Stop pulling apart dead starfish and posting them into children's brains like shape sorters. Start looking at what's growing. [Regretting this metaphor.] Instead of starting from pulling apart the knowledge, we should be looking at how learning happens, how learning grows organically.
This is what the Frameworks of Objectives did if you used it intelligently rather than as a tickbox. This is what APP did if you were allowed to use it intelligently rather than just for assessment. This may even be what David Didau did in English language, with a focus on skills broken down and built up.
In languages, breaking down the grammar does not reflect how pupils learn. Firstly, beginners make strong links between the French they are learning and the real world. Links within the language come much later.

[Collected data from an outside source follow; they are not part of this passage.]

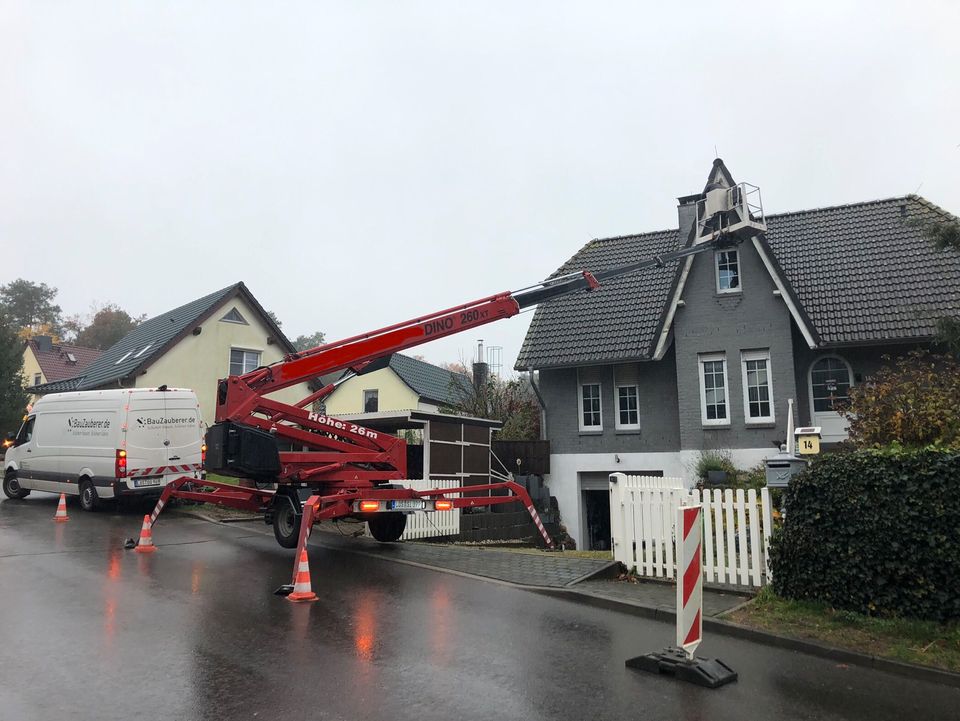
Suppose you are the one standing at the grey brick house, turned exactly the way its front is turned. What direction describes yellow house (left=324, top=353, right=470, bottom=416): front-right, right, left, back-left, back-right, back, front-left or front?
back-right

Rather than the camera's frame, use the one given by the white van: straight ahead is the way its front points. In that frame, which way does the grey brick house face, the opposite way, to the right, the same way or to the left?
to the left

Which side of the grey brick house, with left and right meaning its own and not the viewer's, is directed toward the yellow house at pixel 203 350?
right

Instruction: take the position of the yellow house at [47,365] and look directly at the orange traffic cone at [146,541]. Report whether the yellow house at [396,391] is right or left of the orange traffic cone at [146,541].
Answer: left

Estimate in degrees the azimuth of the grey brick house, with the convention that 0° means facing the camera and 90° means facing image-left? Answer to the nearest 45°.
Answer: approximately 0°

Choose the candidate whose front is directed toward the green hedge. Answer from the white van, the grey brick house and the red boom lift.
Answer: the grey brick house

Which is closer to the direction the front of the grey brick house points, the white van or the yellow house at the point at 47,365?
the white van

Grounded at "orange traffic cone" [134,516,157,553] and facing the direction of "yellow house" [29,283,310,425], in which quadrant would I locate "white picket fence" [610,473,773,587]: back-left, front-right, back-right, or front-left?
back-right

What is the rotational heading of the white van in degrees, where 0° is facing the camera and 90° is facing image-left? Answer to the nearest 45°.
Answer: approximately 135°

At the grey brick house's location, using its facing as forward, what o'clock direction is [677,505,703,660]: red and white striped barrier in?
The red and white striped barrier is roughly at 12 o'clock from the grey brick house.

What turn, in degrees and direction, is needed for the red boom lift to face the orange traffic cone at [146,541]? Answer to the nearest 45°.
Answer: approximately 45° to its left
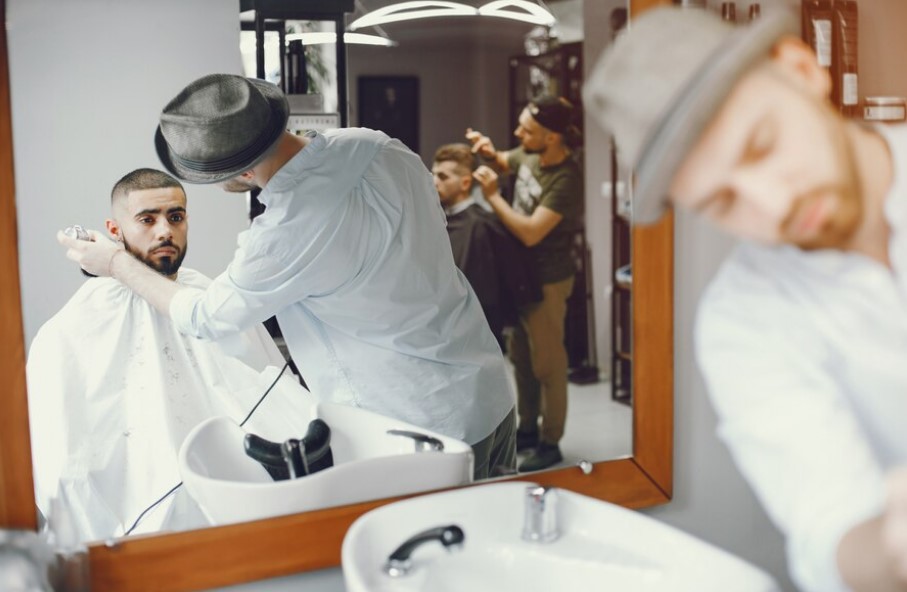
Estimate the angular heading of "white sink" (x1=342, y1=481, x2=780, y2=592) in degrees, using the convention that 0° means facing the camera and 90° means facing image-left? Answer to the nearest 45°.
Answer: approximately 315°

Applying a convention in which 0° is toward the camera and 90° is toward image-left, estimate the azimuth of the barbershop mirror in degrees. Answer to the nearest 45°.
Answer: approximately 315°
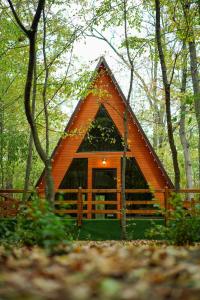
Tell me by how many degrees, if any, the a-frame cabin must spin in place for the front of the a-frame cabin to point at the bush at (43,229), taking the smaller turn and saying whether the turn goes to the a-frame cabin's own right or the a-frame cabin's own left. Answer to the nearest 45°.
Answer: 0° — it already faces it

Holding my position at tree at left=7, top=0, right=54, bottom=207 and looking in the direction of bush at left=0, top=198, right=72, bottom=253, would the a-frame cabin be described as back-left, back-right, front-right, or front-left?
back-left

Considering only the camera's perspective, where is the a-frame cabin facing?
facing the viewer
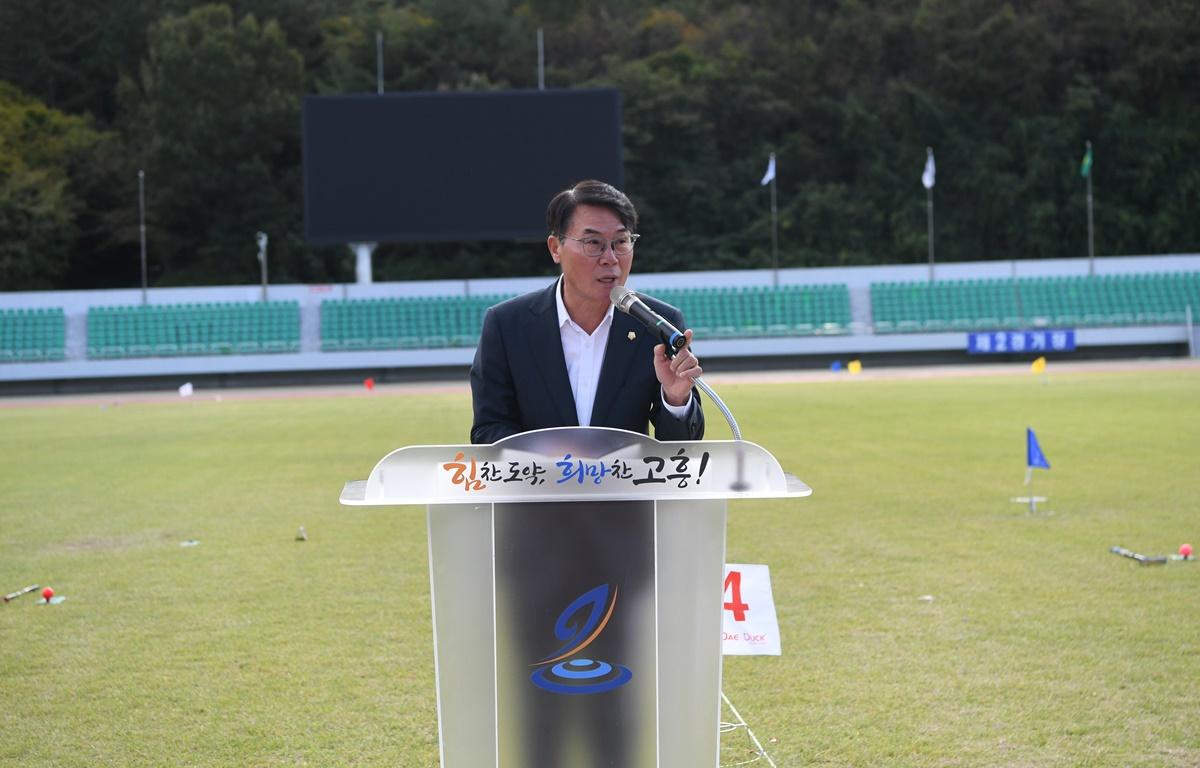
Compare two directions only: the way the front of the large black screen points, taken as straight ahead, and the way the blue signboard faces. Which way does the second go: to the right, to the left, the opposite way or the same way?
the same way

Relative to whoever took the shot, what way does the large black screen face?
facing the viewer

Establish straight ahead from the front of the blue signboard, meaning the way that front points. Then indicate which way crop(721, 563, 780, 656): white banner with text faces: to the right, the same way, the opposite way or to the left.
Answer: the same way

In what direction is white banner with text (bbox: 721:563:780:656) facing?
toward the camera

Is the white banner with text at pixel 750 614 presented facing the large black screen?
no

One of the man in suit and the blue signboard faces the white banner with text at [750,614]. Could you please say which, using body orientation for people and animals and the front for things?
the blue signboard

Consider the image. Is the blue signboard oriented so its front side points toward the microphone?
yes

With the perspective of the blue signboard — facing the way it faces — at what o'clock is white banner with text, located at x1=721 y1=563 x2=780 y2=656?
The white banner with text is roughly at 12 o'clock from the blue signboard.

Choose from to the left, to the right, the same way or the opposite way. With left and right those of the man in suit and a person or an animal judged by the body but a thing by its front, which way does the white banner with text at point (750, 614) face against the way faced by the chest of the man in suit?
the same way

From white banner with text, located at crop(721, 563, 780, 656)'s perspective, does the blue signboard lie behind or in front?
behind

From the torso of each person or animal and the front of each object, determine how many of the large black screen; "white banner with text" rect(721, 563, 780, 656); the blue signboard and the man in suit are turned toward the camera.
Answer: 4

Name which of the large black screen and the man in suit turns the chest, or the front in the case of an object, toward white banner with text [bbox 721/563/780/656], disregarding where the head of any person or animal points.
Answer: the large black screen

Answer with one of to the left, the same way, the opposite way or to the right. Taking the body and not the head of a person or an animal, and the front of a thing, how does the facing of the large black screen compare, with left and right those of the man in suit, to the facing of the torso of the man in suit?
the same way

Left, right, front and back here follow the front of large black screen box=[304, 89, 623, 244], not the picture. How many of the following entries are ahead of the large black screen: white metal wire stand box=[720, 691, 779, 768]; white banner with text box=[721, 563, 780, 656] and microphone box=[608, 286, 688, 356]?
3
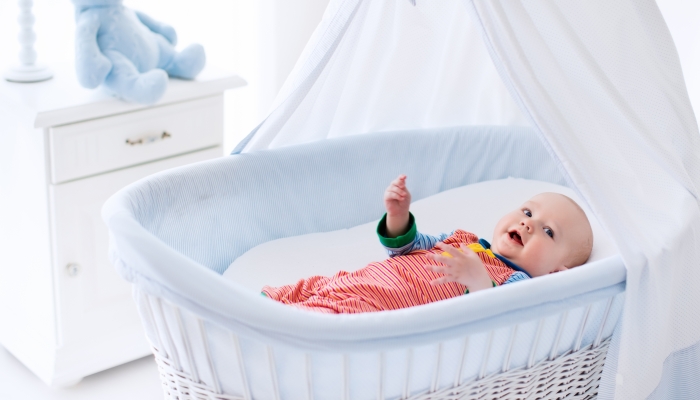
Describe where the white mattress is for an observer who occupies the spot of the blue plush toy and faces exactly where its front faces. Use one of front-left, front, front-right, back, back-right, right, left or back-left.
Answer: front

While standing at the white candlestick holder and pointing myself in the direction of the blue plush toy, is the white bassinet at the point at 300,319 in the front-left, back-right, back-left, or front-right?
front-right

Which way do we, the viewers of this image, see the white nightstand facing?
facing the viewer and to the right of the viewer

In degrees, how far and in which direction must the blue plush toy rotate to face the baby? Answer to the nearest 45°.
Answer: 0° — it already faces them

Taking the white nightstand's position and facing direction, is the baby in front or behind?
in front

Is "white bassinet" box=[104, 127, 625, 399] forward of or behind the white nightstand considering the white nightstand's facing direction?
forward
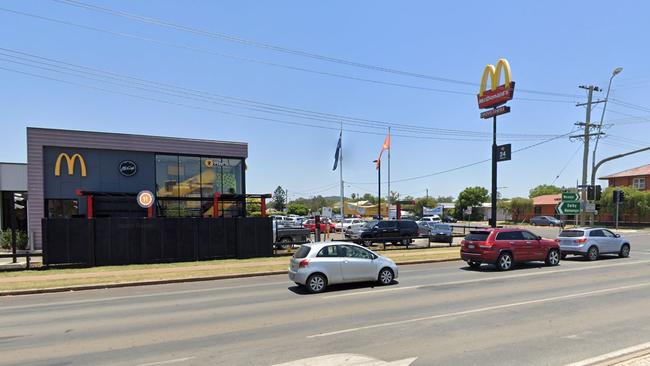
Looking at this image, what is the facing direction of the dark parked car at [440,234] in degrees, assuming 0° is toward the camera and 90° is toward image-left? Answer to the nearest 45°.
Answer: approximately 45°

So when we teach pets, I know that j'ai, je n'ai pas, un, une and the rules for plurals, the phonics in oiseau or poisson are all going to be much more important than chien or chat. But the learners are focused on the meaning of the words. They will remember chien even though we never use it. But they will mix up je/j'ai lesson after lesson. We're not teaching from how the content "should" be broken down. We're working with what the pupils are learning.
I have fantastic ways of introducing the perfect tense in French. I can explain it formally, I can introduce it through cheats like j'ai décidé de, I can talk about fiancé meaning engaged, I can contrast mange/manger/mangé, I can physically get pupils to change the form... But as soon as pupils are let loose on their own writing, they are not thinking in the same way as someone who has a complete coherent picture of the grammar and wants to show it. They are concentrating on saying things they want to say. Not on the forms of the endings. As human beings, they are approaching language from a different angle. Their partial interlanguage is forming from raw ingredients, not from chopped up things I gave them.
Please do click on some of the links to see practical examples of me engaging with this in the classroom. It will probably make more sense than spherical chickens and snowballs and eggs.
Talking to pupils about their accretion of learning: https://whoteacheslanguages.blogspot.com/2026/02/reflecting-with-pupils-on-beliefs-about.html
Why meaning matters even in terms of "change in long term memory": https://whoteacheslanguages.blogspot.com/2025/12/what-do-we-mean-by-meaning-and-does-it.html
Here's a final positive message about how cognitive science does make total sense in the classroom:
If you are a teacher who wonders about the fact you seem to be trying things out, watching what happens, trying again... and you wonder if there's a theory that tells you what you SHOULD be doing. Well there is. It's called cognitive science or cognitive load theory. It tells you that pupils learn by thinking about what they are learning. It tells you that pupils learn by making links and networks of knowledge. It tells you that there's a sweetspot between making things engaging and making things distracting. There's a sweetspot between being challenging and being overwhelming. It doesn't tell you where that sweetspot is. It just tells you it's important. So what all of this is telling you is that you were doing the right thing all along. Teaching happens in the classroom with real children and a teacher who constantly monitors, adjusts and reflects.